======== Extrait cité

M. Sarkozy : Oui, c’est bien tard, alors que le débat sur le projet de loi Debré a déjà près d’un mois…

J’ai souhaité qu’on mette le projecteur en quelque sorte sur les valeurs de la majorité parce que sinon, nous sommes condamnés à proposer des mesures techniques dont les Français ne voient ni l’utilité, ni la finalité.

En résumé, je souhaite que nous nous battions pour construire une société où chacun, quel qu’il soit, quelles que soient ses origines, puisse assurer dans l’échelle sociale, la promotion de sa famille et de lui-même. Je souhaite que, grâce à son mérite, grâce à son travail, il en soit récompensé par cette promotion sociale. Je veux une société de promotion, pas une société de nivellement. Je voudrais que des valeurs comme l’équité prime sur celle de l’égalité.

Je voudrais qu’on reconnaisse au travail un facteur d’épanouissement et non pas un facteur d’aliénation. Je voudrais qu’on comprenne que quand je réclame une accélération de la réforme fiscale et de la baisse des impôts, ce n’est pas simplement un argument économique, c’est tout simplement la conception que j’ai de la société dans laquelle je veux vivre. À quoi servirait d’avoir de l’espoir si je n’ai pas l’espoir, demain, d’améliorer la situation de ma famille ? Et est-ce qu’il est anormal qu’on ait la juste récompense du travail que l’on investit ?

================
======== Matériel fourni

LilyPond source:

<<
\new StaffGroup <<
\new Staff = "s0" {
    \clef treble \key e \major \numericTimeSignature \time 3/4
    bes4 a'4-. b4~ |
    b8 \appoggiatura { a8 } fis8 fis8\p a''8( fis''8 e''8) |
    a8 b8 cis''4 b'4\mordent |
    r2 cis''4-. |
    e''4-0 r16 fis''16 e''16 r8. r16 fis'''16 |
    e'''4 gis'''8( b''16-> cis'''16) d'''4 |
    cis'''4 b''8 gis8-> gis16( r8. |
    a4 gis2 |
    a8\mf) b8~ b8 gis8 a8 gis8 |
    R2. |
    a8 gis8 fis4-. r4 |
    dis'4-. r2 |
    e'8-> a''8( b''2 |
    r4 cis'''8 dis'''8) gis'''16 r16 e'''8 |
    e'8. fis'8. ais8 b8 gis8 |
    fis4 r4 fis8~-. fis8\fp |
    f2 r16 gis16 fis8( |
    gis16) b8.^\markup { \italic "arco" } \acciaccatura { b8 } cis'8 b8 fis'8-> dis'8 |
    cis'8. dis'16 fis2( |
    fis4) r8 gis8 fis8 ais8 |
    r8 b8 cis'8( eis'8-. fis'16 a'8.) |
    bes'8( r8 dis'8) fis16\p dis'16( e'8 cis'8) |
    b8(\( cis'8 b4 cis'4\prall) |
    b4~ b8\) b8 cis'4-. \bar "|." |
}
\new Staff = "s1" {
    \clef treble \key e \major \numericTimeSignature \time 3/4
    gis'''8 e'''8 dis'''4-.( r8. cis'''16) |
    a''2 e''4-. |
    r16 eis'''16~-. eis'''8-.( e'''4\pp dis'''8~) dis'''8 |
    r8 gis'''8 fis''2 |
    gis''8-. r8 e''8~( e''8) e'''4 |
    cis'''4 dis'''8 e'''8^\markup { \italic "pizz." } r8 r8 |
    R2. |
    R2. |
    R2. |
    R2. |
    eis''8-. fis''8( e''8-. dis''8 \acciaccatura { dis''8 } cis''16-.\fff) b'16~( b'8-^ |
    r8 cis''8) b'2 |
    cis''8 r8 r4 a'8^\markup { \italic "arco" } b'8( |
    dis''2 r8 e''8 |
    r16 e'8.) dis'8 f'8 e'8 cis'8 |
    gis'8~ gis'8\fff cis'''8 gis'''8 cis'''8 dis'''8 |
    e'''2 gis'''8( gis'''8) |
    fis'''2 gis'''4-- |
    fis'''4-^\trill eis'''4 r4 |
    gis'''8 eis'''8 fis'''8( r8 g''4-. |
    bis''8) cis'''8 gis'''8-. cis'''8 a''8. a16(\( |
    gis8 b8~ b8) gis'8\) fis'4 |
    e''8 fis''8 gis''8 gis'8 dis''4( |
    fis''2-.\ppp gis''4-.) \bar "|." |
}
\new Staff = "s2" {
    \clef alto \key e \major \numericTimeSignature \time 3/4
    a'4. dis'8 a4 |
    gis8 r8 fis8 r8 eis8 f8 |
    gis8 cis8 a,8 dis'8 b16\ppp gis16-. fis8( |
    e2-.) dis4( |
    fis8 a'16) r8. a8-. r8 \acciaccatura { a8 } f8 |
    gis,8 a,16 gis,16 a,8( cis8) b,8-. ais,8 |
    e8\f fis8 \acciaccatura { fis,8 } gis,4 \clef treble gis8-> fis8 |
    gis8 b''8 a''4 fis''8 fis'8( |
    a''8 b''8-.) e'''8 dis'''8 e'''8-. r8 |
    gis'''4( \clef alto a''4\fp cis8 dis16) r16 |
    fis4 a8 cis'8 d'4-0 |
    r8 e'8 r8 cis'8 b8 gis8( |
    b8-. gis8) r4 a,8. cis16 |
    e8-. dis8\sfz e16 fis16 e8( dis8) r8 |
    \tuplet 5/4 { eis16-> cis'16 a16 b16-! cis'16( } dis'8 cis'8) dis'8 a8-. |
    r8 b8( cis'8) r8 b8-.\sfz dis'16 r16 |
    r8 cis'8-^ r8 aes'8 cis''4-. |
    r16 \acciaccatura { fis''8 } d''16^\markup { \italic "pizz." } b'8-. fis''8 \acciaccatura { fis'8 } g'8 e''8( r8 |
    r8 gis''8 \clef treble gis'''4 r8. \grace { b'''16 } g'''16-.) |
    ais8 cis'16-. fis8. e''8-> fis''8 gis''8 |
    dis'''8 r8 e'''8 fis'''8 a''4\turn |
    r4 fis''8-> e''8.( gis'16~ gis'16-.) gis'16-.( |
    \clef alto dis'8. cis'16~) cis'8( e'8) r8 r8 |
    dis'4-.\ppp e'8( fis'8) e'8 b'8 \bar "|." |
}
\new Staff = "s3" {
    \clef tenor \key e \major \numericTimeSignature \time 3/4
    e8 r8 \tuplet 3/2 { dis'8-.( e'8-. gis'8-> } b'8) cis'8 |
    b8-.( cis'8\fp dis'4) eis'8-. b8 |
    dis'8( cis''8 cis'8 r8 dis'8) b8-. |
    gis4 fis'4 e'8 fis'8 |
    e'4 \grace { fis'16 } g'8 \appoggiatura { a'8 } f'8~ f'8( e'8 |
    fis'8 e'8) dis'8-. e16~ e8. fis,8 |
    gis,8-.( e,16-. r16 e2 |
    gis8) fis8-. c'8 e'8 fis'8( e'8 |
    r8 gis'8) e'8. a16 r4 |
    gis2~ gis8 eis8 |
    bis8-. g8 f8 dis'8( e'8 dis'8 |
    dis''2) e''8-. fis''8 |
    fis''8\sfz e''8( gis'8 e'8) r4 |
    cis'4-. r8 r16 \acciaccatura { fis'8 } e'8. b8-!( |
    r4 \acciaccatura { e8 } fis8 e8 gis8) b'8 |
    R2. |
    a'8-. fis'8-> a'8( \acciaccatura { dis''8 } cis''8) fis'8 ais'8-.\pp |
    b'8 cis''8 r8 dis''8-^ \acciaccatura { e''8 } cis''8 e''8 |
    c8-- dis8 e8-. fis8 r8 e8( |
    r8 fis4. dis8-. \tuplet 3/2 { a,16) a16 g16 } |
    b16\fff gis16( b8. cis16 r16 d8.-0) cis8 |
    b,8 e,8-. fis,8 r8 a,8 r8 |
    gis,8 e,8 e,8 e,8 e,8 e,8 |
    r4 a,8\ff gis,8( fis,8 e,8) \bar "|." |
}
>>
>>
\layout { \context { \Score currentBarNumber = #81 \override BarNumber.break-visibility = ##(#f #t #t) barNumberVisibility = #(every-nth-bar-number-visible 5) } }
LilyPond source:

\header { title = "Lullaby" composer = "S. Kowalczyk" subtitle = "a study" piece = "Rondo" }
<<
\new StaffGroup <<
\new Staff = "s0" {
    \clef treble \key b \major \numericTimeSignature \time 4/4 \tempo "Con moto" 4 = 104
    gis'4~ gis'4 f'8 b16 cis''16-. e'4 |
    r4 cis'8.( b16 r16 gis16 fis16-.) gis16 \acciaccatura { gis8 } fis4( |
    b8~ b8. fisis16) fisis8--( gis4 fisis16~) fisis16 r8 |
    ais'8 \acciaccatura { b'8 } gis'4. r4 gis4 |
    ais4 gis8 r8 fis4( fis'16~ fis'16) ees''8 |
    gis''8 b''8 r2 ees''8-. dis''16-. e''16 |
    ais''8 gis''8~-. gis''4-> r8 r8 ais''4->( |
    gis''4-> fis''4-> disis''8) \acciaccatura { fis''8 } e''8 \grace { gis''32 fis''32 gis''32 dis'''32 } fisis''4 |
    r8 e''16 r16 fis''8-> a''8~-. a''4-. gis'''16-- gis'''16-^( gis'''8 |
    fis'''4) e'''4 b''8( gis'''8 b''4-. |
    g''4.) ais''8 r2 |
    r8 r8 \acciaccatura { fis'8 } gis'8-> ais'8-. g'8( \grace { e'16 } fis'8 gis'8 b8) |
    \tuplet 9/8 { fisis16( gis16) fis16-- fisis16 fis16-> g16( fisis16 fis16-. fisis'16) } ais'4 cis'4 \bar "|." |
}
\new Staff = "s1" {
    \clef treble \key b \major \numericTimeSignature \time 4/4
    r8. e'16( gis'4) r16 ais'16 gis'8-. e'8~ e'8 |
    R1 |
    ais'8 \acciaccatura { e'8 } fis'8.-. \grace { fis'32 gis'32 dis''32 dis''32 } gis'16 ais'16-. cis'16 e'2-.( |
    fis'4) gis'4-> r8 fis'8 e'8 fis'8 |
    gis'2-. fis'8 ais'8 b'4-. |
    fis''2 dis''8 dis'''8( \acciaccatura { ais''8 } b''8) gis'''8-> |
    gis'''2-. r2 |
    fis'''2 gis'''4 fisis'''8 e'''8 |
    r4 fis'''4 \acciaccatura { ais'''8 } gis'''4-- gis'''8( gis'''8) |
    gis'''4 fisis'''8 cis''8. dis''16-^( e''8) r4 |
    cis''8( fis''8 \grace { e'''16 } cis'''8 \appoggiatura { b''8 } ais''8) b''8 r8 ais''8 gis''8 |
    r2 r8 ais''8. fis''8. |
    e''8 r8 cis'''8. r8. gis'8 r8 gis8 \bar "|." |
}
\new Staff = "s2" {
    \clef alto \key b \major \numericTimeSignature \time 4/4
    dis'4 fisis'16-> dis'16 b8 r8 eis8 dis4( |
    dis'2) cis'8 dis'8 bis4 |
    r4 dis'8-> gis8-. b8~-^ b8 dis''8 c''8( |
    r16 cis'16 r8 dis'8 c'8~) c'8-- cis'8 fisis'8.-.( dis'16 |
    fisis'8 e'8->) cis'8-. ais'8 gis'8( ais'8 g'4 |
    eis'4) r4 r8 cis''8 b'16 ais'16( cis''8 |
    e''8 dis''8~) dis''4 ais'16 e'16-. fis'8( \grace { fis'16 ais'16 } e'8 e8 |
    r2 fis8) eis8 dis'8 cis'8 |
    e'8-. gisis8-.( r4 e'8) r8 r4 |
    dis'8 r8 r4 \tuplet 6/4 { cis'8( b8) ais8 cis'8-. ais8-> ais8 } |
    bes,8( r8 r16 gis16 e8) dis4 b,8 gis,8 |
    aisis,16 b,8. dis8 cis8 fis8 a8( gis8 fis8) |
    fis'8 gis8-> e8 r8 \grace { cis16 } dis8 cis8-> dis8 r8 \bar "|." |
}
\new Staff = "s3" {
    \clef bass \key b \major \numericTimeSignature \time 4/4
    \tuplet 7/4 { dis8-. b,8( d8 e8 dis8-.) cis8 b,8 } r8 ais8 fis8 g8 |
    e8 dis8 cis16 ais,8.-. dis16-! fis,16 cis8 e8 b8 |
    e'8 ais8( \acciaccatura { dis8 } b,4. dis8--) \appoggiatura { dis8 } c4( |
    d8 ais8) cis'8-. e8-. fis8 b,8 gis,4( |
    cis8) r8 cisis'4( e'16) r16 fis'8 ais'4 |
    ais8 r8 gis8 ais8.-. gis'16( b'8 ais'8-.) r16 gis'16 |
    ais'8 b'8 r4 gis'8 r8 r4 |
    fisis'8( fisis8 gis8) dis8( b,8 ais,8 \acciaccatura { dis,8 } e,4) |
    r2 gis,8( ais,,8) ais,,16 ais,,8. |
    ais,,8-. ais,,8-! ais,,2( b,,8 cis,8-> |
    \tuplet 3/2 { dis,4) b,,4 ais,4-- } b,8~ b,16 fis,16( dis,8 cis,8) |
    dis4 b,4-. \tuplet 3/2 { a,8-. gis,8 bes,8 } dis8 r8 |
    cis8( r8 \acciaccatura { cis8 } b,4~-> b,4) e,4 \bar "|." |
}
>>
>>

================

> **Tâches à réaliser**
**1)** Recopiez le passage de l'extrait cité qui commence aux mots « M. Sarkozy : Oui, c’est » et s'arrête après « celle de l’égalité. », en remplaçant « société » par « communauté ».
**2)** D'après l'extrait cité, quelle valeur M. Sarkozy voudrait-il voir primer sur l'égalité ?

> **Corrigé des tâches**
**1)**
M. Sarkozy : Oui, c’est bien tard, alors que le débat sur le projet de loi Debré a déjà près d’un mois…

J’ai souhaité qu’on mette le projecteur en quelque sorte sur les valeurs de la majorité parce que sinon, nous sommes condamnés à proposer des mesures techniques dont les Français ne voient ni l’utilité, ni la finalité.

En résumé, je souhaite que nous nous battions pour construire une communauté où chacun, quel qu’il soit, quelles que soient ses origines, puisse assurer dans l’échelle sociale, la promotion de sa famille et de lui-même. Je souhaite que, grâce à son mérite, grâce à son travail, il en soit récompensé par cette promotion sociale. Je veux une communauté de promotion, pas une communauté de nivellement. Je voudrais que des valeurs comme l’équité prime sur celle de l’égalité.

**2)** L'équité.